__Activity__: All entries below must be given again exactly as they stand.
____________________
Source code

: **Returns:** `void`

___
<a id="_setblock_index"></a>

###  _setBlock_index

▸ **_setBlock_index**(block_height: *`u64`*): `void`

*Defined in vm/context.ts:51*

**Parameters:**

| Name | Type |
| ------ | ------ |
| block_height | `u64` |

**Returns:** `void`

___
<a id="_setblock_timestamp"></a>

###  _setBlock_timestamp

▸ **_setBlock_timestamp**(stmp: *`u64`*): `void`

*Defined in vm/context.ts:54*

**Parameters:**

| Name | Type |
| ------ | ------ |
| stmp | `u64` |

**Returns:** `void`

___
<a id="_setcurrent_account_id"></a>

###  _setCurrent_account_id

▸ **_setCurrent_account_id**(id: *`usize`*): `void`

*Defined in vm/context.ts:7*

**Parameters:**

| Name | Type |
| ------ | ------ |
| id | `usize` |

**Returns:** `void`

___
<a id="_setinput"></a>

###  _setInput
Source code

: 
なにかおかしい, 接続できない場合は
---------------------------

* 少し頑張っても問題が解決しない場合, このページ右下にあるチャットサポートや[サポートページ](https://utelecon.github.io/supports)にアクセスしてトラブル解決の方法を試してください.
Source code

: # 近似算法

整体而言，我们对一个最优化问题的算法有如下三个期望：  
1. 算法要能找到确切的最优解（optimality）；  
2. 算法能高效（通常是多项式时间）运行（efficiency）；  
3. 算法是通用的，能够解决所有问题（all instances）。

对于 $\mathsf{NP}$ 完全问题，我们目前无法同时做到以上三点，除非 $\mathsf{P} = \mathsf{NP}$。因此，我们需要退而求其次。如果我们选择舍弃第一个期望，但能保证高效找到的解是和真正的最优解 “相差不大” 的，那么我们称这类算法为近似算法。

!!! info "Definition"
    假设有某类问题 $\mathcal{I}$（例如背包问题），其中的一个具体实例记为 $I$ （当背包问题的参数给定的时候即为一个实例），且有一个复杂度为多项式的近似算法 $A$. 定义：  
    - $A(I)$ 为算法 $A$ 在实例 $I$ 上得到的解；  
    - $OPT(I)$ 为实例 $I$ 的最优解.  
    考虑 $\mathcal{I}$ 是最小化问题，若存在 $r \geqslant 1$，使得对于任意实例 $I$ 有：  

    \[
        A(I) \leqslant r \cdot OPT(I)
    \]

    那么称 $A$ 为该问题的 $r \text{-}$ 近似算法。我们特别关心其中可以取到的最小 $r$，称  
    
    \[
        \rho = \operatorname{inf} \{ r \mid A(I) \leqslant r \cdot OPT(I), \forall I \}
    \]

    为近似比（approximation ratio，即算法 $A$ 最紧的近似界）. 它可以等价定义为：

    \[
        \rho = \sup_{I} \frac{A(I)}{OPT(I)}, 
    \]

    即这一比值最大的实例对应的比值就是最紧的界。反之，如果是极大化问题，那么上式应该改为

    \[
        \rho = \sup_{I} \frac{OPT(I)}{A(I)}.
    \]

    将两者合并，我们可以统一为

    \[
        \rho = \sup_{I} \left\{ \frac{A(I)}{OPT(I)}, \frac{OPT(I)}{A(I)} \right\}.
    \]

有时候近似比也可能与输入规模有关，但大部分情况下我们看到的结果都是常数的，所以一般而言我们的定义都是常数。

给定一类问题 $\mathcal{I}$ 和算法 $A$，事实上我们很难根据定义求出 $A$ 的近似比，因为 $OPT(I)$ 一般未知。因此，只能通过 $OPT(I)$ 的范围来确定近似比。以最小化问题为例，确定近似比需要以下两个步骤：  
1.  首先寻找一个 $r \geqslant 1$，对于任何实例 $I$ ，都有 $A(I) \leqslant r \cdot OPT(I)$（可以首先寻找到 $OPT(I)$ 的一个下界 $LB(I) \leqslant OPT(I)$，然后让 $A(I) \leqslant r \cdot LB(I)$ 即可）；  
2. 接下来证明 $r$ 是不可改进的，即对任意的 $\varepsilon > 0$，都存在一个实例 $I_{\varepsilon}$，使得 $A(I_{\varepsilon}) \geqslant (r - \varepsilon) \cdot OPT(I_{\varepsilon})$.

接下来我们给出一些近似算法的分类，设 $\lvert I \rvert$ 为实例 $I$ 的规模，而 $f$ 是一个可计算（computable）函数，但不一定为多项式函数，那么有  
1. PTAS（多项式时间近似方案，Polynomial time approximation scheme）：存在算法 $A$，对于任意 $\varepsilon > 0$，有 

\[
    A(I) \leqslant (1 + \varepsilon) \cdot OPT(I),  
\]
____________________
__Expected answer__:
Source code

: **Returns:** `void`

___
<a id="_setblock_index"></a>

###  _setBlock_index

▸ **_setBlock_index**(block_height: *`u64`*): `void`

*Defined in vm/context.ts:51*

**Parameters:**

| Name | Type |
| ------ | ------ |
| block_height | `u64` |

**Returns:** `void`

___
<a id="_setblock_timestamp"></a>

###  _setBlock_timestamp

▸ **_setBlock_timestamp**(stmp: *`u64`*): `void`

*Defined in vm/context.ts:54*

**Parameters:**

| Name | Type |
| ------ | ------ |
| stmp | `u64` |

**Returns:** `void`

___
<a id="_setcurrent_account_id"></a>

###  _setCurrent_account_id

▸ **_setCurrent_account_id**(id: *`usize`*): `void`

*Defined in vm/context.ts:7*

**Parameters:**

| Name | Type |
| ------ | ------ |
| id | `usize` |

**Returns:** `void`

___
<a id="_setinput"></a>

###  _setInput
Source code

: 
なにかおかしい, 接続できない場合は
---------------------------

* 少し頑張っても問題が解決しない場合, このページ右下にあるチャットサポートや[サポートページ](https://utelecon.github.io/supports)にアクセスしてトラブル解決の方法を試してください.
Source code

: # 近似算法

整体而言，我们对一个最优化问题的算法有如下三个期望：  
1. 算法要能找到确切的最优解（optimality）；  
2. 算法能高效（通常是多项式时间）运行（efficiency）；  
3. 算法是通用的，能够解决所有问题（all instances）。

对于 $\mathsf{NP}$ 完全问题，我们目前无法同时做到以上三点，除非 $\mathsf{P} = \mathsf{NP}$。因此，我们需要退而求其次。如果我们选择舍弃第一个期望，但能保证高效找到的解是和真正的最优解 “相差不大” 的，那么我们称这类算法为近似算法。

!!! info "Definition"
    假设有某类问题 $\mathcal{I}$（例如背包问题），其中的一个具体实例记为 $I$ （当背包问题的参数给定的时候即为一个实例），且有一个复杂度为多项式的近似算法 $A$. 定义：  
    - $A(I)$ 为算法 $A$ 在实例 $I$ 上得到的解；  
    - $OPT(I)$ 为实例 $I$ 的最优解.  
    考虑 $\mathcal{I}$ 是最小化问题，若存在 $r \geqslant 1$，使得对于任意实例 $I$ 有：  

    \[
        A(I) \leqslant r \cdot OPT(I)
    \]

    那么称 $A$ 为该问题的 $r \text{-}$ 近似算法。我们特别关心其中可以取到的最小 $r$，称  
    
    \[
        \rho = \operatorname{inf} \{ r \mid A(I) \leqslant r \cdot OPT(I), \forall I \}
    \]

    为近似比（approximation ratio，即算法 $A$ 最紧的近似界）. 它可以等价定义为：

    \[
        \rho = \sup_{I} \frac{A(I)}{OPT(I)}, 
    \]

    即这一比值最大的实例对应的比值就是最紧的界。反之，如果是极大化问题，那么上式应该改为

    \[
        \rho = \sup_{I} \frac{OPT(I)}{A(I)}.
    \]

    将两者合并，我们可以统一为

    \[
        \rho = \sup_{I} \left\{ \frac{A(I)}{OPT(I)}, \frac{OPT(I)}{A(I)} \right\}.
    \]

有时候近似比也可能与输入规模有关，但大部分情况下我们看到的结果都是常数的，所以一般而言我们的定义都是常数。

给定一类问题 $\mathcal{I}$ 和算法 $A$，事实上我们很难根据定义求出 $A$ 的近似比，因为 $OPT(I)$ 一般未知。因此，只能通过 $OPT(I)$ 的范围来确定近似比。以最小化问题为例，确定近似比需要以下两个步骤：  
1.  首先寻找一个 $r \geqslant 1$，对于任何实例 $I$ ，都有 $A(I) \leqslant r \cdot OPT(I)$（可以首先寻找到 $OPT(I)$ 的一个下界 $LB(I) \leqslant OPT(I)$，然后让 $A(I) \leqslant r \cdot LB(I)$ 即可）；  
2. 接下来证明 $r$ 是不可改进的，即对任意的 $\varepsilon > 0$，都存在一个实例 $I_{\varepsilon}$，使得 $A(I_{\varepsilon}) \geqslant (r - \varepsilon) \cdot OPT(I_{\varepsilon})$.

接下来我们给出一些近似算法的分类，设 $\lvert I \rvert$ 为实例 $I$ 的规模，而 $f$ 是一个可计算（computable）函数，但不一定为多项式函数，那么有  
1. PTAS（多项式时间近似方案，Polynomial time approximation scheme）：存在算法 $A$，对于任意 $\varepsilon > 0$，有 

\[
    A(I) \leqslant (1 + \varepsilon) \cdot OPT(I),  
\]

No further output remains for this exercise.